== TEXTE FOURNI ==

Avant d’accéder à la Maison-Blanche, Donald Trump ne gagnait pas beaucoup avec ses contrats à l’étranger. Puis il a fait son retour à Washington et a arrêté les faux semblants en matière d’éthique.

 

Le 30 janvier, dix jours après l’investiture de Donald Trump, une société liée au président américain a créé deux entreprises dans le Delaware, DT Marks Abu Dhabi LLC et DT Marks Abu Dhabi Member Corp. La convention de dénomination de ces entités, qui commence par les initiales de Donald Trump, suivies du mot « Marks », puis du lieu d’un futur projet, correspond à celle utilisée par le président américain pour nommer plus de 30 autres entités de licence de son portefeuille.

La Trump Organization n’a pas encore annoncé d’accord dans la capitale des Émirats arabes unis, mais ce n’est probablement qu’une question de temps. Depuis l’automne dernier, Donald Trump est en pleine frénésie de transactions, son entreprise ayant dévoilé huit nouveaux projets en seulement dix mois. Ses revenus provenant de licences étrangères sont passés d’environ six millions de dollars en 2023 à près de 50 millions de dollars l’année dernière. D’autres affaires se profilent à l’horizon pour Donald Trump : les documents déposés par les entreprises font état d’au moins trois autres accords non annoncés, à Abu Dhabi, en Serbie et en Hongrie.

Tout cela représente un revirement complet pour le président américain, qui s’était accroché à la propriété de ses actifs pendant son premier mandat, mais les avait placés dans une fiducie et avait promis de ne lancer aucune nouvelle entreprise à l’étranger. Au cours des six années qui ont suivi sa première élection, il n’a conclu qu’un seul accord, acceptant de donner son nom à un complexe de golf à Oman. Cependant, aujourd’hui, Donald Trump tire profit de la politique sans grande réserve, tant au niveau national, où il a récemment signé une loi sur les cryptomonnaies qui lui a probablement rapporté des dizaines de millions de dollars ; qu’à l’étranger, où il étend son empire de licences à une vitesse vertigineuse. Les conflits d’intérêts sont désormais plus flagrants et plus ignorés que jamais.

===
== LIGNES DE DONNÉES ==

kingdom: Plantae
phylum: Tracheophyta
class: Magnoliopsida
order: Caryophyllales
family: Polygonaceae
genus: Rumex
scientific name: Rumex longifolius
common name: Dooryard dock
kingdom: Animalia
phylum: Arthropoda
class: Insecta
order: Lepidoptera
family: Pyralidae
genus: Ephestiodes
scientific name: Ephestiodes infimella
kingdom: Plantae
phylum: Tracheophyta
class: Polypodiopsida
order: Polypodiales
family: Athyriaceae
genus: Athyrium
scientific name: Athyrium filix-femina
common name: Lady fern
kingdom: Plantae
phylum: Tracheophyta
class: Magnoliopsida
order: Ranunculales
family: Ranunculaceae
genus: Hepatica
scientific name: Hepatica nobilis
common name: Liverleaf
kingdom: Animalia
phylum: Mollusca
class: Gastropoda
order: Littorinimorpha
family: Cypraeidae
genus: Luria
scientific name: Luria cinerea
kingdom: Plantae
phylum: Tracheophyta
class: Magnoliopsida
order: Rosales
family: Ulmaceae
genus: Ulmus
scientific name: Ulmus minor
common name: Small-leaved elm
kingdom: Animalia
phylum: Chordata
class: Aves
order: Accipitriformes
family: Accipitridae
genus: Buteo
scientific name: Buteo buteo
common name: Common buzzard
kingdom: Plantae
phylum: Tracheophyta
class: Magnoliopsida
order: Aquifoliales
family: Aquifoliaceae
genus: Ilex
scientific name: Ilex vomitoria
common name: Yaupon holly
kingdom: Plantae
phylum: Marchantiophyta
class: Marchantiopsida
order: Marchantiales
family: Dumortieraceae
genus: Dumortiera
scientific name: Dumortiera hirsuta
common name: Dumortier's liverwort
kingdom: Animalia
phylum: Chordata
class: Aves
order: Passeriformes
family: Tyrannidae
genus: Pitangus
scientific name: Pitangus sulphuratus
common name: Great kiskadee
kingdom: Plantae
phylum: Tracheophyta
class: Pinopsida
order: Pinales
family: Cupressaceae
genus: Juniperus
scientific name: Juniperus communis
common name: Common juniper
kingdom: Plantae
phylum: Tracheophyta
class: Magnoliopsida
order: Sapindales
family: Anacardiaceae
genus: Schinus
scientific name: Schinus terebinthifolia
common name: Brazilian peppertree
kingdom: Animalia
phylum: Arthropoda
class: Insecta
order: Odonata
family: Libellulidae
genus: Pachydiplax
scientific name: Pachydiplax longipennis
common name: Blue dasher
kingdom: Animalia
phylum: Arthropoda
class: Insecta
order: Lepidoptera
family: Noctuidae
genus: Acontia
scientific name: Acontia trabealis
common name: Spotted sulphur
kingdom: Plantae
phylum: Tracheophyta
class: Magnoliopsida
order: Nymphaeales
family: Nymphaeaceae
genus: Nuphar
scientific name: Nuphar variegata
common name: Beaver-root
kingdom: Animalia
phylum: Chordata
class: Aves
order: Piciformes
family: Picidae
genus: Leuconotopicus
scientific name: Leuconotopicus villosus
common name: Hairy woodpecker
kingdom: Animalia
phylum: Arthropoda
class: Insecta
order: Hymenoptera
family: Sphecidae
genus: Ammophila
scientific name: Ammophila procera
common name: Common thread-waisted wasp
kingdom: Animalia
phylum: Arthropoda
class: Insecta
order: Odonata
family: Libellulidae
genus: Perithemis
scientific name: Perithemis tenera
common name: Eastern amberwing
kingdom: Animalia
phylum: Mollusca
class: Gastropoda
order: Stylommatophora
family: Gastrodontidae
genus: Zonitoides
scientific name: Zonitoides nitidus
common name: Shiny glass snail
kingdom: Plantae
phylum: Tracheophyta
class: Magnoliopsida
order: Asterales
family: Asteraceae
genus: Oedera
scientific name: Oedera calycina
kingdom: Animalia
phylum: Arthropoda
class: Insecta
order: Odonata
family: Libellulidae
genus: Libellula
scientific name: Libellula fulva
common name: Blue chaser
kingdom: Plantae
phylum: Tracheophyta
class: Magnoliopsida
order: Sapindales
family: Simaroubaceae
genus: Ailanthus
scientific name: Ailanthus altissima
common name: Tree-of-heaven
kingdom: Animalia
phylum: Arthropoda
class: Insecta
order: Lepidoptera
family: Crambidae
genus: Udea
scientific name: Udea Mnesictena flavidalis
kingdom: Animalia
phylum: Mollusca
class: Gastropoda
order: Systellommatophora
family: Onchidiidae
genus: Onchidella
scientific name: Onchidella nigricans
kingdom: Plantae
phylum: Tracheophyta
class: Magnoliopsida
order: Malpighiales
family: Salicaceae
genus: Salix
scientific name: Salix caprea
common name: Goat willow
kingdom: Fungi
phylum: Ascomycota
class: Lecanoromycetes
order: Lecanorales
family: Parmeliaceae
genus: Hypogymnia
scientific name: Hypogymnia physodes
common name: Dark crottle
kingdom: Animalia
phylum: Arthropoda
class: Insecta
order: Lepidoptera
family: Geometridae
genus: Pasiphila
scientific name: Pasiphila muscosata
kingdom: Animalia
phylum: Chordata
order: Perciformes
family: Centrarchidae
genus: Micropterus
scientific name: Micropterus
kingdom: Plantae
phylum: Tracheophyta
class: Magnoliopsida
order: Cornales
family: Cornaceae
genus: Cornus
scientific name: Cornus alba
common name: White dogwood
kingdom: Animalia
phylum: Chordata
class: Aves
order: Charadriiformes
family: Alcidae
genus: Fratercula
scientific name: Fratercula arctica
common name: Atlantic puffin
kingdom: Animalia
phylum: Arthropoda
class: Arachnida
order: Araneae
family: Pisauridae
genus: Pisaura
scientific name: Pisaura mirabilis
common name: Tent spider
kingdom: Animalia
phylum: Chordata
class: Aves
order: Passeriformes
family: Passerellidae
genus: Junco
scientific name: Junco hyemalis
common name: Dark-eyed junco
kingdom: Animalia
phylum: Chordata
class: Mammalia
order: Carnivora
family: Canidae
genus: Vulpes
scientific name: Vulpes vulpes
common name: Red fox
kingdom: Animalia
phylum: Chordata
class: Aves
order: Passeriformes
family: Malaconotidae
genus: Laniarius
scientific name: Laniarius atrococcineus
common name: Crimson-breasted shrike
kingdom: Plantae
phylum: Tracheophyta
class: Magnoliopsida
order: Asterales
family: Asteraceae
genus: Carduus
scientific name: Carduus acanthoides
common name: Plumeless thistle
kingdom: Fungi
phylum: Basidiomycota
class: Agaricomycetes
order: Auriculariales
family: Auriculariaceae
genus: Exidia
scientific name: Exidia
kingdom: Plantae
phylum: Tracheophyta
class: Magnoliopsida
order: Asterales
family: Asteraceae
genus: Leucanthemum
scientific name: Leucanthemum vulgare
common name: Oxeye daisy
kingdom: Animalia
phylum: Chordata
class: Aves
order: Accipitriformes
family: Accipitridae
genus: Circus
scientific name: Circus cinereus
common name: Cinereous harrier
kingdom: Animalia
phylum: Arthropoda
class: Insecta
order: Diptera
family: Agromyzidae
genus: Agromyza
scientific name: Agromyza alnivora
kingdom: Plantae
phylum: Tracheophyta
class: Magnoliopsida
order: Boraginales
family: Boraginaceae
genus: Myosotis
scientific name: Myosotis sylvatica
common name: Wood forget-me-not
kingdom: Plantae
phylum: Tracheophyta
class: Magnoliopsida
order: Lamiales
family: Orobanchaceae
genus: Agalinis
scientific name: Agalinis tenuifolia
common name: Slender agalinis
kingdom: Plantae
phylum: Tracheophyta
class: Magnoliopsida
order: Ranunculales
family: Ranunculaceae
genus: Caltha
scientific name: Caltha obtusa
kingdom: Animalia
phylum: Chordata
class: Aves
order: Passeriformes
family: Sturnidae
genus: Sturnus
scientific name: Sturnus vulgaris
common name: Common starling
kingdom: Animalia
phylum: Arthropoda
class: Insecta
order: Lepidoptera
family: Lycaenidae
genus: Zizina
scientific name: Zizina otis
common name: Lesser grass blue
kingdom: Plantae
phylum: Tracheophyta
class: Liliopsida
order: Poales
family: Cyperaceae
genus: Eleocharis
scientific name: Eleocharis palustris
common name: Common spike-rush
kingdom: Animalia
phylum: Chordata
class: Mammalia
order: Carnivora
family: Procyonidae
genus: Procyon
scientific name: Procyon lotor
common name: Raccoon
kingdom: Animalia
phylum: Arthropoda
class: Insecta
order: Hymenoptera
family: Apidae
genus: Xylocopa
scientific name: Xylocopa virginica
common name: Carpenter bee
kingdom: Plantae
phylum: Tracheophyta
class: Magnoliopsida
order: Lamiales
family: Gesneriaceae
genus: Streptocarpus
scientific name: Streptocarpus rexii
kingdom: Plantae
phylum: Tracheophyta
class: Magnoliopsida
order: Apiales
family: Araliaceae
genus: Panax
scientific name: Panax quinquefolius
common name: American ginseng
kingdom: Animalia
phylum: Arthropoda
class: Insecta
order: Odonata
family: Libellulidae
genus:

===

● **TRAVAIL DEMANDÉ**
Prolongez, s'il vous plaît, le texte sur les accords de licence de Donald Trump à l'étranger, en reprenant après sa dernière phrase. Les lignes ci-dessus forment un matériau distinct du texte.

● **RÉPONSE**
Les voyages internationaux de Donald Trump, par exemple, semblent autant liés à ses affaires personnelles qu’à ses priorités nationales. Il doit se rendre en Écosse, où il prévoit de visiter les deux villes où il possède des complexes de golf. Son seul autre voyage à l’étranger depuis sa réélection, outre une brève escapade pour assister aux funérailles du pape et quelques sommets obligatoires, a été une tournée au Moyen-Orient. Il a d’abord atterri à Riyad, en Arabie saoudite, où se trouve Dar Al Arkan, une société de développement dont la filiale a signé une série de nouveaux contrats avec Donald Trump dans toute la région, y compris à Riyad. Il s’est ensuite rendu à Doha, au Qatar, qui accueillera bientôt un complexe de golf Trump à environ 40 km au nord de la ville. Enfin, il s’est envolé pour Abu Dhabi.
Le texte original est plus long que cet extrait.